**DATA RECORDS**
· · · · · · ·

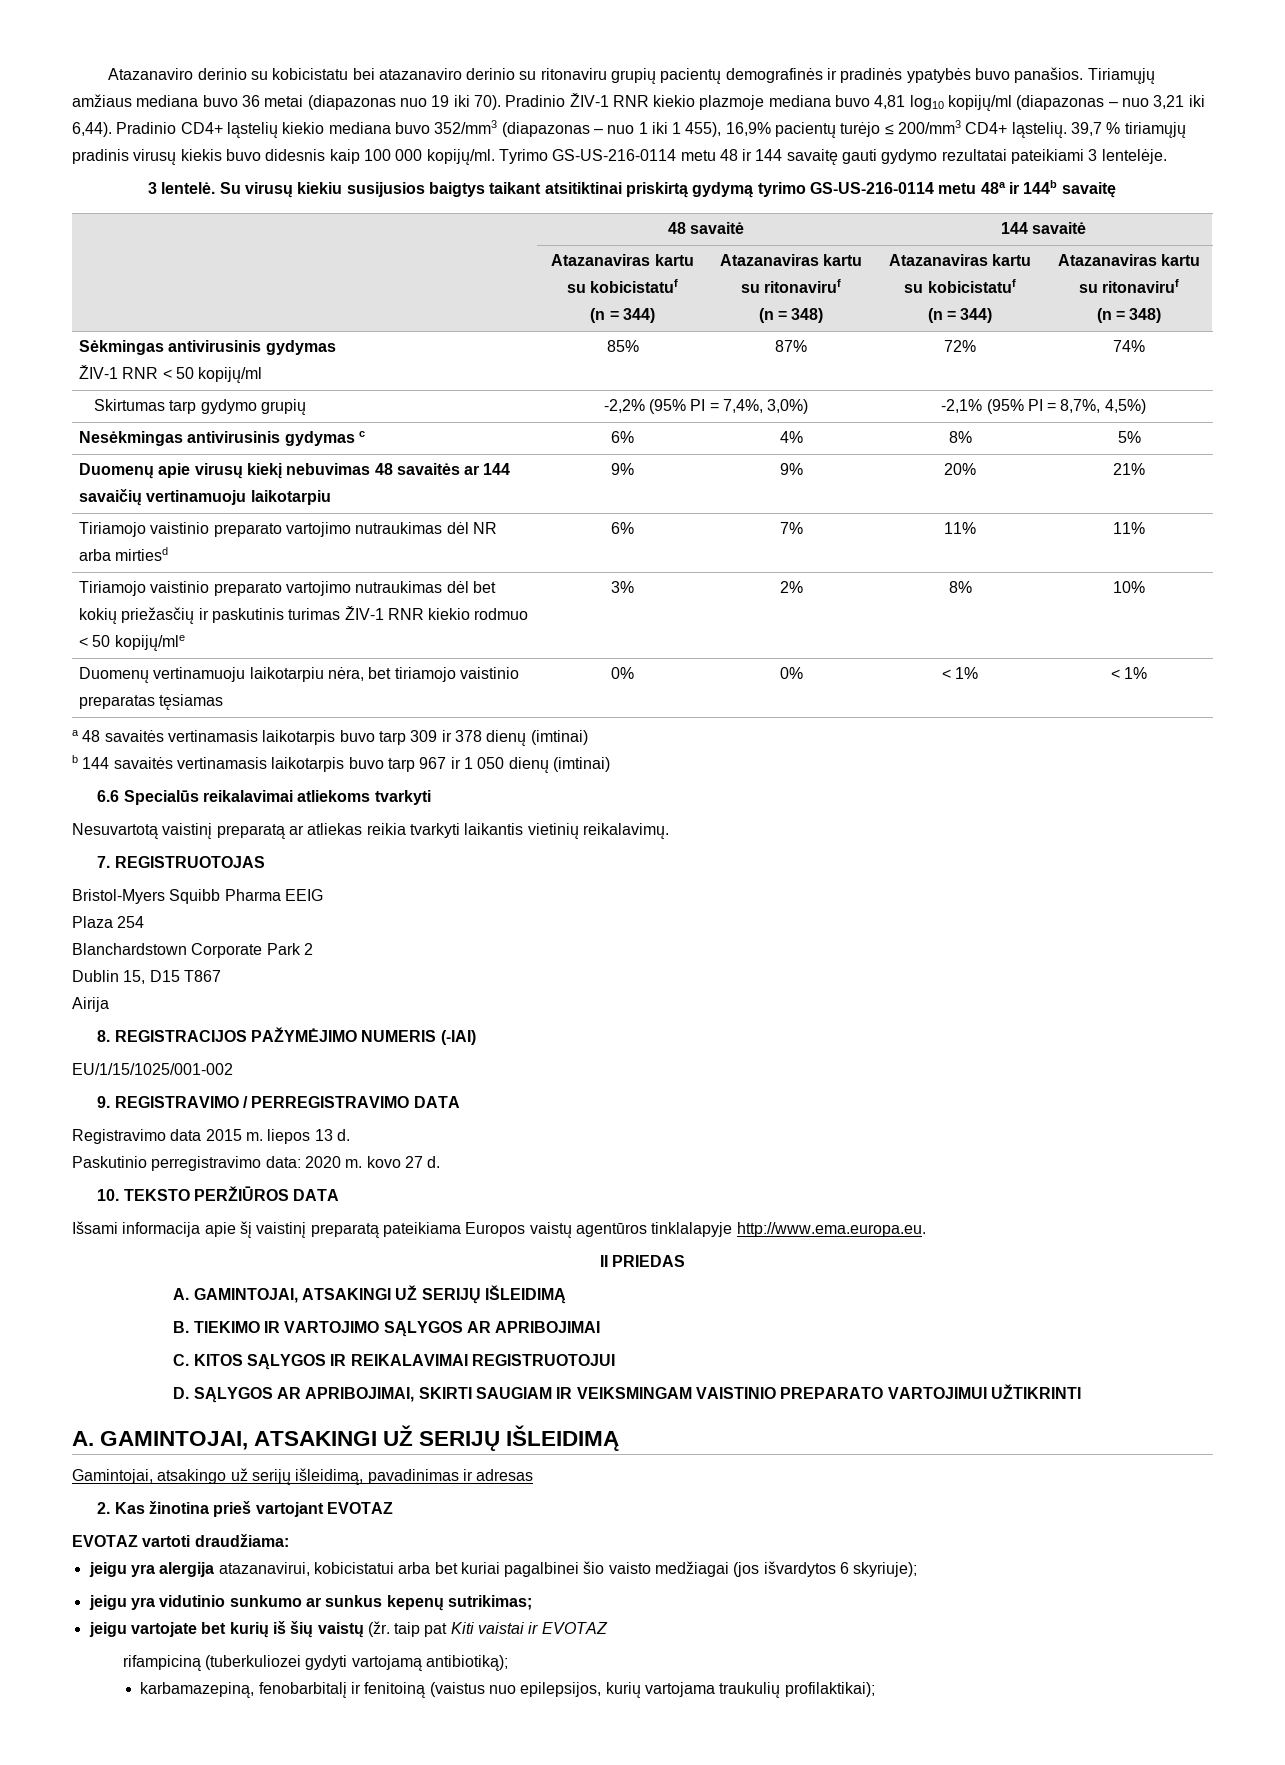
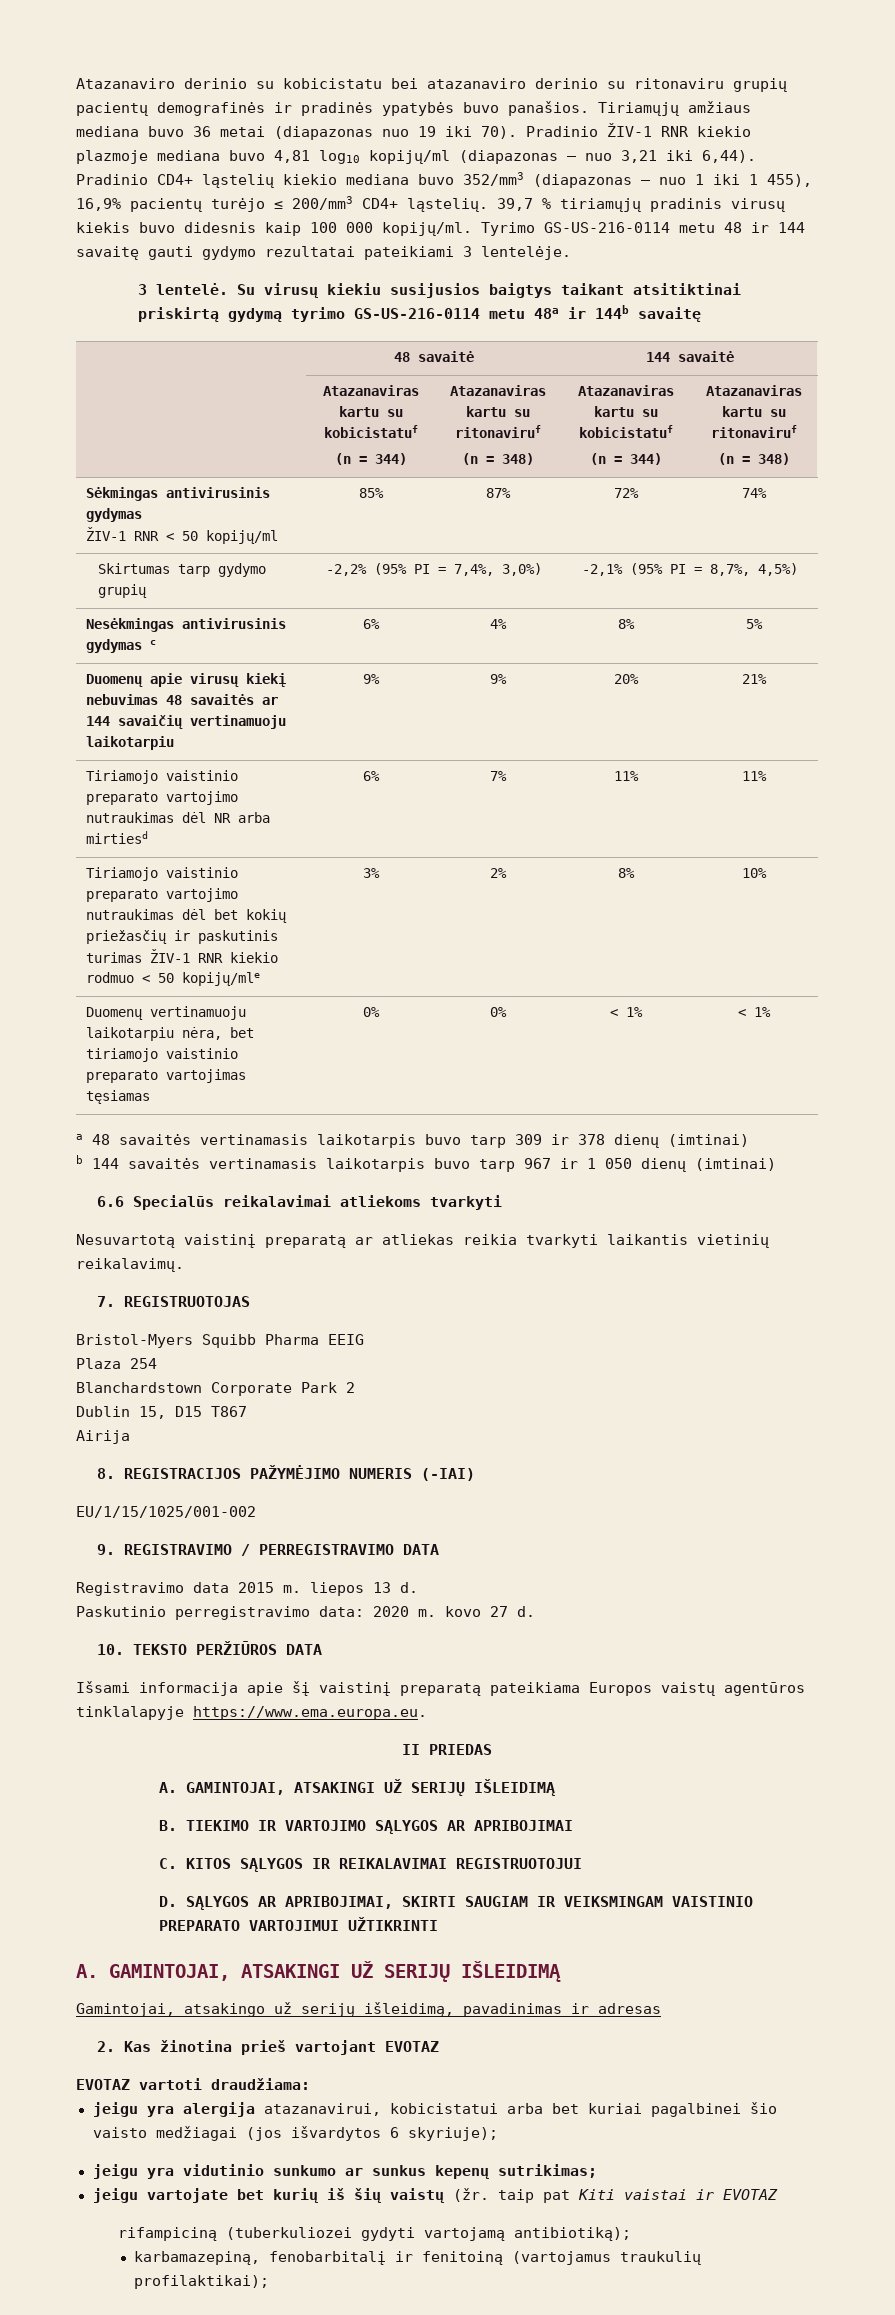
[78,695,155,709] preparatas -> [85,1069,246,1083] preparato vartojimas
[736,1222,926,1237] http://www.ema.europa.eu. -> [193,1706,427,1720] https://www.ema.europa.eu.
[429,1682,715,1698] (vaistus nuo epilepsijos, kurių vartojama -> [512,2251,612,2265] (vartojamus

· · · · · · ·

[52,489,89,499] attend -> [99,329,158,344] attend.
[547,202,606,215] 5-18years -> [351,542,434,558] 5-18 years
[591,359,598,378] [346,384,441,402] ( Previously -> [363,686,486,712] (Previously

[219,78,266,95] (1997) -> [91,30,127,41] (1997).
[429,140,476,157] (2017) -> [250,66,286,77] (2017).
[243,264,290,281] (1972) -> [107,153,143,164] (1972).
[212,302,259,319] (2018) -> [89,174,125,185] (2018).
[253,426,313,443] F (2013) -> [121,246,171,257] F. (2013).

· · · · · · ·

**WHAT TO PRODUCE**
Copy out, word for word, the part of the entries above that begins at the line with "[219,78,266,95] (1997) ->" and ends at the line with "[253,426,313,443] F (2013)", including both.

**TASK RESULT**
[219,78,266,95] (1997) -> [91,30,127,41] (1997).
[429,140,476,157] (2017) -> [250,66,286,77] (2017).
[243,264,290,281] (1972) -> [107,153,143,164] (1972).
[212,302,259,319] (2018) -> [89,174,125,185] (2018).
[253,426,313,443] F (2013) -> [121,246,171,257] F. (2013).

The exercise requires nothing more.